Entre o declínio e a permanência: transações escravistas e ritmos da abolição em Mamanguape, PB (1868–1888)
Palavras-chave:
Regime escravista, documentação cartorial, Mamanguape, ParaíbaResumo
Este artigo analisa como a escravidão seguiu presente, em termos econômicos e jurídicos, no litoral norte paraibano, mesmo quando a abolição já se tornara um horizonte visível. O objetivo é compreender a persistência e a intensidade das transações escravistas em Mamanguape entre 1868 e 1888, tomando o cartório como lugar de observação privilegiado das rotinas de propriedade, crédito, reputação e garantia.
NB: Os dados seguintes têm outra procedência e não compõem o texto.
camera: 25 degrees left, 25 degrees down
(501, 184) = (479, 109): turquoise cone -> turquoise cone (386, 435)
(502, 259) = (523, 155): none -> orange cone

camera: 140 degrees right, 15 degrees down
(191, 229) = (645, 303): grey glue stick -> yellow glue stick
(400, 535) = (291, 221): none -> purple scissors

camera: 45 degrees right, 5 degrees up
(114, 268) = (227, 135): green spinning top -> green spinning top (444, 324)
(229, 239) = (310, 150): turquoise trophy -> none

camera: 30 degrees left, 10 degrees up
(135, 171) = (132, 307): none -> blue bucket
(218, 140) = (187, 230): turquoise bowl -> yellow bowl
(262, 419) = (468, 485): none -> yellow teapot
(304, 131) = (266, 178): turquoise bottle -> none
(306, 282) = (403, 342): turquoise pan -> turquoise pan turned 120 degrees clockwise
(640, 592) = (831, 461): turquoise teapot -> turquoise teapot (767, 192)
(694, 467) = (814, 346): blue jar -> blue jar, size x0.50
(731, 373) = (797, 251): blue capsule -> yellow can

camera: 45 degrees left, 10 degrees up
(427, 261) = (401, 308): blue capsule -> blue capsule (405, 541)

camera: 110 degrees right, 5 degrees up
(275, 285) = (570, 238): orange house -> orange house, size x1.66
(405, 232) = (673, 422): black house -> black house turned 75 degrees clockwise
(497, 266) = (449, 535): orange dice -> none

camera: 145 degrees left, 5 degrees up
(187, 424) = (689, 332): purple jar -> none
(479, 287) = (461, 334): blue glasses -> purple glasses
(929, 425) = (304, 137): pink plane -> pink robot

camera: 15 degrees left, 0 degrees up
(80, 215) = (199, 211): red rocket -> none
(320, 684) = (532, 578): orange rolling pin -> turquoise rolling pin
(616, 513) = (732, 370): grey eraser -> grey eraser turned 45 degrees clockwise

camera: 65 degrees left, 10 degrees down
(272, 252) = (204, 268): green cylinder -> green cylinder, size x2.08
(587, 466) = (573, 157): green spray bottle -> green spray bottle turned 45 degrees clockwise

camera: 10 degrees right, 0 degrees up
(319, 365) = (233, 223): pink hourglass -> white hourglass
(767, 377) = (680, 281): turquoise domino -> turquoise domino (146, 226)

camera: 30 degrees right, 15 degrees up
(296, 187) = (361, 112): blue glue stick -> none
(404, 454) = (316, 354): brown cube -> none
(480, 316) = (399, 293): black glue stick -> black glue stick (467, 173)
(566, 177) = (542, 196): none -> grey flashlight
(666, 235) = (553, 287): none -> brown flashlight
Para tanto, o estudo utiliza pesquisa documental em livros do 1º Tabelionato de Notas de Mamanguape, com mapeamento material dos volumes, construção de protocolo padronizado de extração, como data, tipologia do ato, partes, qualificação, valores e cláusulas e leitura interpretativa que preserva incertezas quando a identificação dos sujeitos não é segura. A partir desse percurso, os achados mostram a coexistência, até muito perto de 1888, entre registros de circulação patrimonial de pessoas através da venda, permuta e penhor, bem como instrumentos de liberdade, sugerindo uma transição marcada por rearranjos calculados. Entre 1868 e 1888, foram identificados 457 atos envolvendo escravizados e no recorte das alforrias, 144 liberdades mostram predominância de concessões gratuitas (57%) e forte presença de alforrias pagas (43%), sinalizando estratégias senhoriais e agência de pessoas escravizadas. As mulheres concentram 67,36% das alforrias. A variável cor destaca como classificações documentais atravessavam a própria escrita da liberdade.